The asset allocation dilemma
If you're like many investors, you've probably filled out a risk tolerance questionnaire at some point. These instruments are popular among financial advisors, and they're designed to help you figure out what percentage of your overall portfolio you should allocate across various types of investments.
For instance, for a young person who's just starting out and has a long time horizon, most risk tolerance questionnaires will urge a large allocation to stocks, with minimal amounts for bonds and cash. As you approach retirement, asset allocations usually gravitate toward less volatile investments, producing smaller allocations to the stock market.
Yet what happens during a bull market is that asset allocations often get way out of balance with your initial expectations. For example, say that you started out in 2009 with a $100,000 portfolio, 50% of which is in an S&P 500 index fund and the other 50% in a broad-based bond market fund. The stock portion of your portfolio has climbed almost 265%, while the bonds have seen about a 45% rise, both including interest and dividend payments. That means that the $50,000 you originally had in stocks would be worth about $182,000, while the bond portion would be worth just $73,000. That works out to a 71%-to-29% split -- quite a long way from the original 50%-50% allocation.
With stocks having done so well, it might be tempting just to keep the higher allocation there.

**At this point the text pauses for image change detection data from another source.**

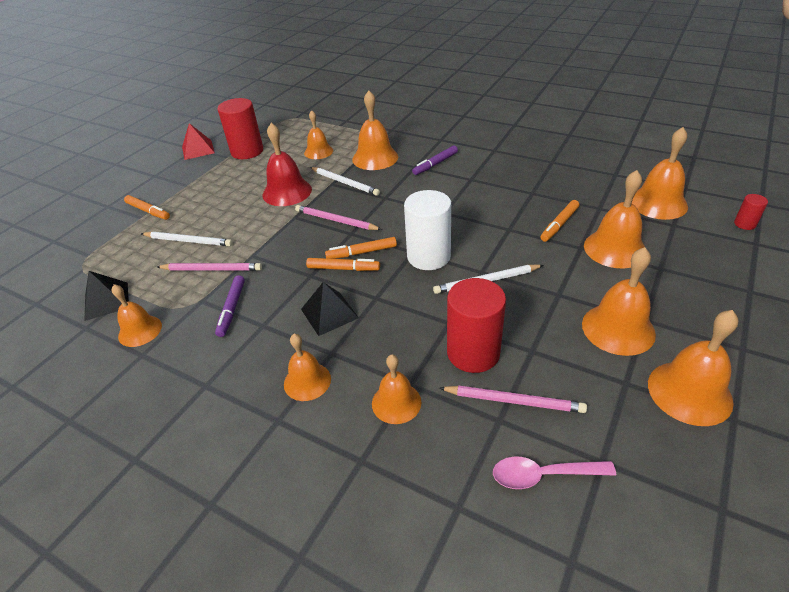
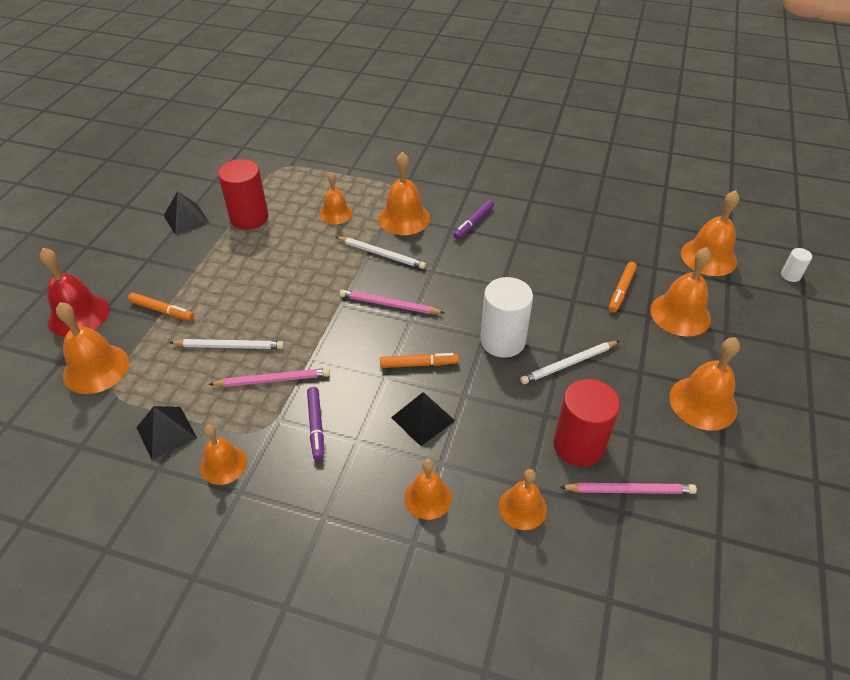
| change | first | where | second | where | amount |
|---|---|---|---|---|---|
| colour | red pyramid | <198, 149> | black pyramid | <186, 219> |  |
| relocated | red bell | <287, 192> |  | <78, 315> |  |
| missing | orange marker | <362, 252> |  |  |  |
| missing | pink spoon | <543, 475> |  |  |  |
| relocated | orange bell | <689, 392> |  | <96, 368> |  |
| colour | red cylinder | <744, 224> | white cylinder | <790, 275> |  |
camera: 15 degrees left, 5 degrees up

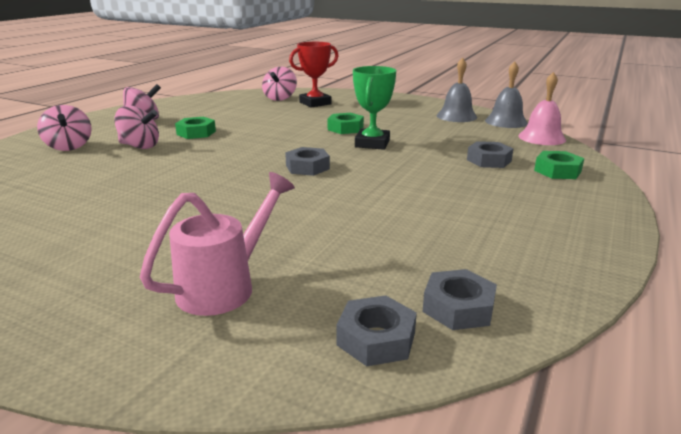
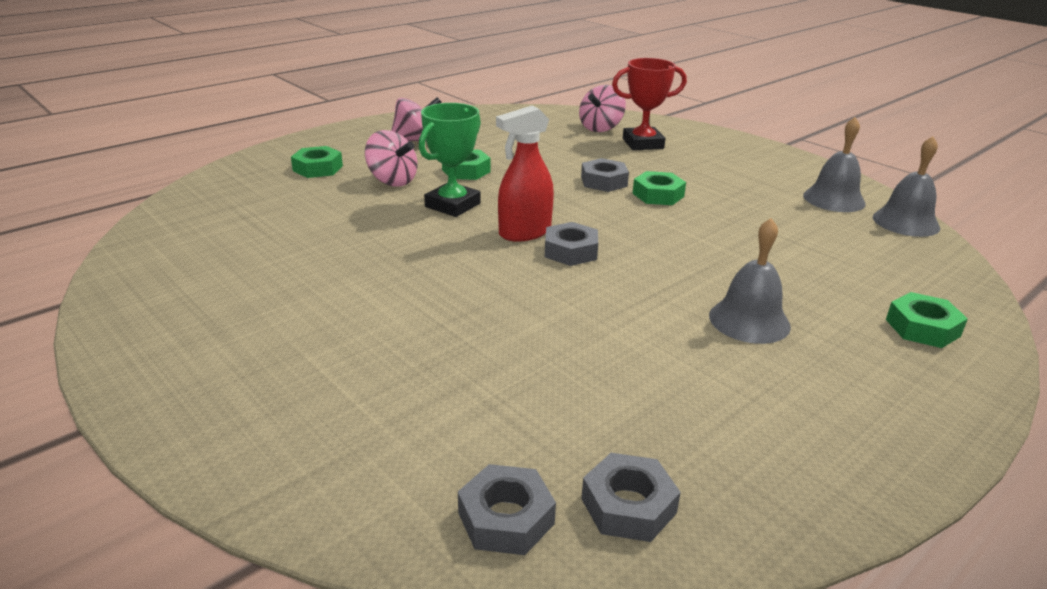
| change | first | where | second | where | amount |
|---|---|---|---|---|---|
| exchanged | pink spinning top | <69, 147> | green nut | <318, 168> |  |
| missing | pink watering can | <225, 286> |  |  |  |
| relocated | green trophy | <372, 143> |  | <452, 205> |  |
| relocated | grey nut | <489, 160> |  | <604, 181> |  |
| missing | pink bell | <542, 137> |  |  |  |
| appeared |  |  | red spray bottle | <524, 233> |  |
| appeared |  |  | grey bell | <749, 320> |  |
camera: 20 degrees right, 5 degrees up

Yet what that does is expose you to additional risk beyond what motivated your initial decision to go with a 50%-50% split. If the stock market falls, your losses will be worse with a 70% allocation than they would've been with a 50% allocation.
What you have to do to rebalance
If you discover a similar imbalance in your asset allocation, then the solution is to take some of your assets in the more heavily weighted portion of your portfolio and sell them, using the proceeds to buy the less heavily weighted asset. In the example above, to get back to a 50%-50% split, you'd need to sell off about $55,000 from your stock portfolio and use it to augment your bond allocation.
After a long period of gains, you have to be a bit careful in exactly how your execute your rebalancing transactions. The challenge is that selling appreciated stocks will create taxable gain if you hold them in a taxable account. The better move is to use tax-favored retirement accounts to make asset allocation shifts, because any sales or exchanges you make won't be taxable events.
Another alternative is to change the way you allocate new money to your portfolio. For instance, if you're only out of balance by about $1,000 and you contribute $100 per month to your savings, then directing that $100 entirely to the less heavily weighted asset in your portfolio will get you rebalanced in less than a year. Since you're making the move with new purchases, there won't be any tax consequences even in a taxable account.
Now's the time to act
As market volatility continues, it's a good time to take a closer look at how your portfolio assets are allocated. If they're a lot different from what you'd be comfortable with, then rebalancing your portfolio can get your risk level back to where it ought to be and make you feel a lot more prepared for whatever comes next for the stock market.